The algorithms used to determine the relevance of a vertex in a polygon are set forth and illustrated in D. J. Lee, S. Antani, and L. R. Long, "Similarity Measurement Using Polygon Curve Representation and Fourier Descriptors for Shape-Based Vertebral Image Retrieval," in Proceedings of SPIE--Volume 5032, Medical Imaging 2003: Image Processing (M. Sonka & J. M. Fitzpatrick, eds.), 2003 pp. 1283–1291.

The implementation of the simplification algorithm used in this Demonstration achieves needed speed by using the Mathematica compiler and by recognizing that most of the computed "relevance" values for each vertex are unaffected when a vertex is removed. Only the relevances of the neighboring vertices are potentially affected.

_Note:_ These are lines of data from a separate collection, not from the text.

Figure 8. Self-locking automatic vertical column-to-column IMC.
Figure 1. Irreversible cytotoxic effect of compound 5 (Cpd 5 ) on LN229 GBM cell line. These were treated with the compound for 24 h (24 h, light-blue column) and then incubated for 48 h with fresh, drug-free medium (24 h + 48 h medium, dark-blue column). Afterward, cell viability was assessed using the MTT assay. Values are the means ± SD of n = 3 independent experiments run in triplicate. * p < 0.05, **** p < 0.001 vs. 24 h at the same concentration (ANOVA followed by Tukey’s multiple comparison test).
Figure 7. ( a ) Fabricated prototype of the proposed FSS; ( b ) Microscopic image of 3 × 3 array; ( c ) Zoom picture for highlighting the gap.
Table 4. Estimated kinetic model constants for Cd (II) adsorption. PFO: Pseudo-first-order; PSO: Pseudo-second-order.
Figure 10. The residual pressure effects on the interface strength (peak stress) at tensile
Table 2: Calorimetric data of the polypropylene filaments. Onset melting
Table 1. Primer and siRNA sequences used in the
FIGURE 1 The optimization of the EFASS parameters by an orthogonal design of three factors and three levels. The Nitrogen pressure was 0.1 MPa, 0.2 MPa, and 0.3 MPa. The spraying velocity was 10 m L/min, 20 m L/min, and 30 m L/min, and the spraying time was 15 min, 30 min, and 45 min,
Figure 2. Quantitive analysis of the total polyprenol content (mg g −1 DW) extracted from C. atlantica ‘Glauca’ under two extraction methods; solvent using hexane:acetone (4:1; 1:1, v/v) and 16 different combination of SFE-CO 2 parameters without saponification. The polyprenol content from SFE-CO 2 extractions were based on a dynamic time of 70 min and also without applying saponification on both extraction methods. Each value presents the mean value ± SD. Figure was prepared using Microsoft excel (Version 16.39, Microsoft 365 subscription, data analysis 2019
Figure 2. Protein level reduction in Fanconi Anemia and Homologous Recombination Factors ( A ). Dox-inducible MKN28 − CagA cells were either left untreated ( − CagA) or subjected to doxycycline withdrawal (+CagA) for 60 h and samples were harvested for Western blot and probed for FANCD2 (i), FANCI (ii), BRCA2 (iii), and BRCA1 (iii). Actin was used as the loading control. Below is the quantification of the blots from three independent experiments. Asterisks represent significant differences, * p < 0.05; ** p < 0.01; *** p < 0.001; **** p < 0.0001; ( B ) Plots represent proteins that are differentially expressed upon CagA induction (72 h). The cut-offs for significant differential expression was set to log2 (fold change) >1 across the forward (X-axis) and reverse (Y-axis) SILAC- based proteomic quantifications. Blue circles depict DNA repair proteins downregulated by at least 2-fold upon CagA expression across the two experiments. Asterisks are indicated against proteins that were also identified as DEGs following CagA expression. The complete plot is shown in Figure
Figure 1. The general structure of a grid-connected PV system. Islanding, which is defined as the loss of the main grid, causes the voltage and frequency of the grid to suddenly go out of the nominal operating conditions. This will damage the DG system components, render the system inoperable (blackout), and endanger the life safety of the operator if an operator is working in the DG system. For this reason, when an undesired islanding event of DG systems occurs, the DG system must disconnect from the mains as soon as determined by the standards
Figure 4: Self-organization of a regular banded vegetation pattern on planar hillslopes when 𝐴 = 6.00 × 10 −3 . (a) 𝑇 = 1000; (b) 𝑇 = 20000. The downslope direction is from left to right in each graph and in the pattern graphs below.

Thus, the data structure used in this implementation stores a cache of computed relevance values and only computes new values when the removal of a vertex so requires. A compressed representation of the iterative simplification of the polygon is achieved by using an analogy to the GraphicsComplex command in Mathematica. The algorithm stores the coordinates of all the original points in the polygon, the currently active points, and the sequence of removed vertices. This data structure permits the Mathematica Fold or FoldList commands to readily reconstruct how a shape was simplified.